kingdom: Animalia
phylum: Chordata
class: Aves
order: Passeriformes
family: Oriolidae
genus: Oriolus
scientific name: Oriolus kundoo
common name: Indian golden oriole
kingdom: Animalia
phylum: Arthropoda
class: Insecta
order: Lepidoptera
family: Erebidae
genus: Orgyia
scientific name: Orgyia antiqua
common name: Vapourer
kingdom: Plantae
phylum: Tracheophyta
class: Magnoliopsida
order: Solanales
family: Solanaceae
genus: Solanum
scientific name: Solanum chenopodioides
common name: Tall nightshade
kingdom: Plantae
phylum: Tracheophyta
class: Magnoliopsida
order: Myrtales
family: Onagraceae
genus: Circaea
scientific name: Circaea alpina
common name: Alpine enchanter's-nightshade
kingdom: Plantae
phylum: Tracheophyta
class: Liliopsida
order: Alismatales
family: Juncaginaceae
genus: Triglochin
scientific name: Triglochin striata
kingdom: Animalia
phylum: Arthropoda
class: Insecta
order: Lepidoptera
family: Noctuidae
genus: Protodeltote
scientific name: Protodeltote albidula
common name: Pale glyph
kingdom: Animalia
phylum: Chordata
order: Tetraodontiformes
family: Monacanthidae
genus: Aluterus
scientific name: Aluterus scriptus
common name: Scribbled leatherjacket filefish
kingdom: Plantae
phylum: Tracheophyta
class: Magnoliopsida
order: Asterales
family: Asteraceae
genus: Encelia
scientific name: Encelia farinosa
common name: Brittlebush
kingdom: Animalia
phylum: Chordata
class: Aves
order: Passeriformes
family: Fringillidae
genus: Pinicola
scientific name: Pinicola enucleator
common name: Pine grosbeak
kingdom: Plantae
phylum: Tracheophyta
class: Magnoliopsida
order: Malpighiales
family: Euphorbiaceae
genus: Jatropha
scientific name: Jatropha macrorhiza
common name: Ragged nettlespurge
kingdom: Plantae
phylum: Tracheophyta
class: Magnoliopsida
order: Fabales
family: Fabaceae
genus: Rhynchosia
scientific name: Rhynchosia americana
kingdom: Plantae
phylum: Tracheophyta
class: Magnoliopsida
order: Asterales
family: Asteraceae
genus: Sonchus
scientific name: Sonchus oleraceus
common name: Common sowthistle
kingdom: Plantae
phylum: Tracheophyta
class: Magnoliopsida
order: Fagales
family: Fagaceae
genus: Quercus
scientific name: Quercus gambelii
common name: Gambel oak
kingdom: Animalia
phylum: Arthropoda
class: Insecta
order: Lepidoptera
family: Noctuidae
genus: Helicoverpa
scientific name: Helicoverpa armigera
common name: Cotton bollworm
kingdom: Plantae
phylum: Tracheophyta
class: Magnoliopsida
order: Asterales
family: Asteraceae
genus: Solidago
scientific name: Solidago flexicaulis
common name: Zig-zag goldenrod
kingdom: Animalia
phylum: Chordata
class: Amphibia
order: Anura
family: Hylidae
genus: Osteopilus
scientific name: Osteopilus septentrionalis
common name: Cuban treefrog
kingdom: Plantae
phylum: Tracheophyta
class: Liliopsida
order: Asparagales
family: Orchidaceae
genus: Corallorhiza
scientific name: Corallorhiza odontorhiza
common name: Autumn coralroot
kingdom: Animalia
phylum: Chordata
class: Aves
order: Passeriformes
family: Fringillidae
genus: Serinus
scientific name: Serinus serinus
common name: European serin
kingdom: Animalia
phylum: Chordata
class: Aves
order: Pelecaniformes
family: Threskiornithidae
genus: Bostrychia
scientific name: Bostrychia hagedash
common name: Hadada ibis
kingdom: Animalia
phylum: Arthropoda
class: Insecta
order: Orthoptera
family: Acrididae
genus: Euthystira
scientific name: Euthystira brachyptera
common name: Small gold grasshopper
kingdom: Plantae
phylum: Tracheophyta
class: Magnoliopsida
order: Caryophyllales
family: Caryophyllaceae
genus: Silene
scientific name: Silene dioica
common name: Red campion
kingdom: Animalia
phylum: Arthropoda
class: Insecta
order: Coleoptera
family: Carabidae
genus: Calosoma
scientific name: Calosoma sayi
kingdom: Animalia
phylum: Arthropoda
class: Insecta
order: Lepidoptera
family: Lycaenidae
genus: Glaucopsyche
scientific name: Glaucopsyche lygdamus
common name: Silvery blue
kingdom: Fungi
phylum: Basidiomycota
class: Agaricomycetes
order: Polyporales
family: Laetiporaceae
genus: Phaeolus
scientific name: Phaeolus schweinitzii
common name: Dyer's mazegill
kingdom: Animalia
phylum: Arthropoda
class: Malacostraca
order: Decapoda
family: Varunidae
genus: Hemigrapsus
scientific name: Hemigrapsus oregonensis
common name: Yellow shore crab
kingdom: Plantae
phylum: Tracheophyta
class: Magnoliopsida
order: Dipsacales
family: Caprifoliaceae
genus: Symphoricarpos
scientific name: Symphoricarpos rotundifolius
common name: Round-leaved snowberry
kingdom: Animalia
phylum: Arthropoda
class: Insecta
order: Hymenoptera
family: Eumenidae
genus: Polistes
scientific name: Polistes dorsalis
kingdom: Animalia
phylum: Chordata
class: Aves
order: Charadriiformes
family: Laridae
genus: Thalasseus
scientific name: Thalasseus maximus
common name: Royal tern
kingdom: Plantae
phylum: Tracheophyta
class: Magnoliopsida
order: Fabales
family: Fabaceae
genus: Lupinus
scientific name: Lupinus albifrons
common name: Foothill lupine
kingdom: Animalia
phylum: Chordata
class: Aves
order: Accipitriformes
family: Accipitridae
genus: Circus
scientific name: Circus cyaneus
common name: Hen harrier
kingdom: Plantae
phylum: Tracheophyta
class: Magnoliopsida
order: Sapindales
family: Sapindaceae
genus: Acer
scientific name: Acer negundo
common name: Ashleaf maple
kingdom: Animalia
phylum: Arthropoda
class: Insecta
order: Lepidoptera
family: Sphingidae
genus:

◆ Exercise ◆
Could you write out all the records above again, replacing every "common name" with "vernacular name" and leaving everything else unchanged?

◆ Exercise output ◆
kingdom: Animalia
phylum: Chordata
class: Aves
order: Passeriformes
family: Oriolidae
genus: Oriolus
scientific name: Oriolus kundoo
vernacular name: Indian golden oriole
kingdom: Animalia
phylum: Arthropoda
class: Insecta
order: Lepidoptera
family: Erebidae
genus: Orgyia
scientific name: Orgyia antiqua
vernacular name: Vapourer
kingdom: Plantae
phylum: Tracheophyta
class: Magnoliopsida
order: Solanales
family: Solanaceae
genus: Solanum
scientific name: Solanum chenopodioides
vernacular name: Tall nightshade
kingdom: Plantae
phylum: Tracheophyta
class: Magnoliopsida
order: Myrtales
family: Onagraceae
genus: Circaea
scientific name: Circaea alpina
vernacular name: Alpine enchanter's-nightshade
kingdom: Plantae
phylum: Tracheophyta
class: Liliopsida
order: Alismatales
family: Juncaginaceae
genus: Triglochin
scientific name: Triglochin striata
kingdom: Animalia
phylum: Arthropoda
class: Insecta
order: Lepidoptera
family: Noctuidae
genus: Protodeltote
scientific name: Protodeltote albidula
vernacular name: Pale glyph
kingdom: Animalia
phylum: Chordata
order: Tetraodontiformes
family: Monacanthidae
genus: Aluterus
scientific name: Aluterus scriptus
vernacular name: Scribbled leatherjacket filefish
kingdom: Plantae
phylum: Tracheophyta
class: Magnoliopsida
order: Asterales
family: Asteraceae
genus: Encelia
scientific name: Encelia farinosa
vernacular name: Brittlebush
kingdom: Animalia
phylum: Chordata
class: Aves
order: Passeriformes
family: Fringillidae
genus: Pinicola
scientific name: Pinicola enucleator
vernacular name: Pine grosbeak
kingdom: Plantae
phylum: Tracheophyta
class: Magnoliopsida
order: Malpighiales
family: Euphorbiaceae
genus: Jatropha
scientific name: Jatropha macrorhiza
vernacular name: Ragged nettlespurge
kingdom: Plantae
phylum: Tracheophyta
class: Magnoliopsida
order: Fabales
family: Fabaceae
genus: Rhynchosia
scientific name: Rhynchosia americana
kingdom: Plantae
phylum: Tracheophyta
class: Magnoliopsida
order: Asterales
family: Asteraceae
genus: Sonchus
scientific name: Sonchus oleraceus
vernacular name: Common sowthistle
kingdom: Plantae
phylum: Tracheophyta
class: Magnoliopsida
order: Fagales
family: Fagaceae
genus: Quercus
scientific name: Quercus gambelii
vernacular name: Gambel oak
kingdom: Animalia
phylum: Arthropoda
class: Insecta
order: Lepidoptera
family: Noctuidae
genus: Helicoverpa
scientific name: Helicoverpa armigera
vernacular name: Cotton bollworm
kingdom: Plantae
phylum: Tracheophyta
class: Magnoliopsida
order: Asterales
family: Asteraceae
genus: Solidago
scientific name: Solidago flexicaulis
vernacular name: Zig-zag goldenrod
kingdom: Animalia
phylum: Chordata
class: Amphibia
order: Anura
family: Hylidae
genus: Osteopilus
scientific name: Osteopilus septentrionalis
vernacular name: Cuban treefrog
kingdom: Plantae
phylum: Tracheophyta
class: Liliopsida
order: Asparagales
family: Orchidaceae
genus: Corallorhiza
scientific name: Corallorhiza odontorhiza
vernacular name: Autumn coralroot
kingdom: Animalia
phylum: Chordata
class: Aves
order: Passeriformes
family: Fringillidae
genus: Serinus
scientific name: Serinus serinus
vernacular name: European serin
kingdom: Animalia
phylum: Chordata
class: Aves
order: Pelecaniformes
family: Threskiornithidae
genus: Bostrychia
scientific name: Bostrychia hagedash
vernacular name: Hadada ibis
kingdom: Animalia
phylum: Arthropoda
class: Insecta
order: Orthoptera
family: Acrididae
genus: Euthystira
scientific name: Euthystira brachyptera
vernacular name: Small gold grasshopper
kingdom: Plantae
phylum: Tracheophyta
class: Magnoliopsida
order: Caryophyllales
family: Caryophyllaceae
genus: Silene
scientific name: Silene dioica
vernacular name: Red campion
kingdom: Animalia
phylum: Arthropoda
class: Insecta
order: Coleoptera
family: Carabidae
genus: Calosoma
scientific name: Calosoma sayi
kingdom: Animalia
phylum: Arthropoda
class: Insecta
order: Lepidoptera
family: Lycaenidae
genus: Glaucopsyche
scientific name: Glaucopsyche lygdamus
vernacular name: Silvery blue
kingdom: Fungi
phylum: Basidiomycota
class: Agaricomycetes
order: Polyporales
family: Laetiporaceae
genus: Phaeolus
scientific name: Phaeolus schweinitzii
vernacular name: Dyer's mazegill
kingdom: Animalia
phylum: Arthropoda
class: Malacostraca
order: Decapoda
family: Varunidae
genus: Hemigrapsus
scientific name: Hemigrapsus oregonensis
vernacular name: Yellow shore crab
kingdom: Plantae
phylum: Tracheophyta
class: Magnoliopsida
order: Dipsacales
family: Caprifoliaceae
genus: Symphoricarpos
scientific name: Symphoricarpos rotundifolius
vernacular name: Round-leaved snowberry
kingdom: Animalia
phylum: Arthropoda
class: Insecta
order: Hymenoptera
family: Eumenidae
genus: Polistes
scientific name: Polistes dorsalis
kingdom: Animalia
phylum: Chordata
class: Aves
order: Charadriiformes
family: Laridae
genus: Thalasseus
scientific name: Thalasseus maximus
vernacular name: Royal tern
kingdom: Plantae
phylum: Tracheophyta
class: Magnoliopsida
order: Fabales
family: Fabaceae
genus: Lupinus
scientific name: Lupinus albifrons
vernacular name: Foothill lupine
kingdom: Animalia
phylum: Chordata
class: Aves
order: Accipitriformes
family: Accipitridae
genus: Circus
scientific name: Circus cyaneus
vernacular name: Hen harrier
kingdom: Plantae
phylum: Tracheophyta
class: Magnoliopsida
order: Sapindales
family: Sapindaceae
genus: Acer
scientific name: Acer negundo
vernacular name: Ashleaf maple
kingdom: Animalia
phylum: Arthropoda
class: Insecta
order: Lepidoptera
family: Sphingidae
genus:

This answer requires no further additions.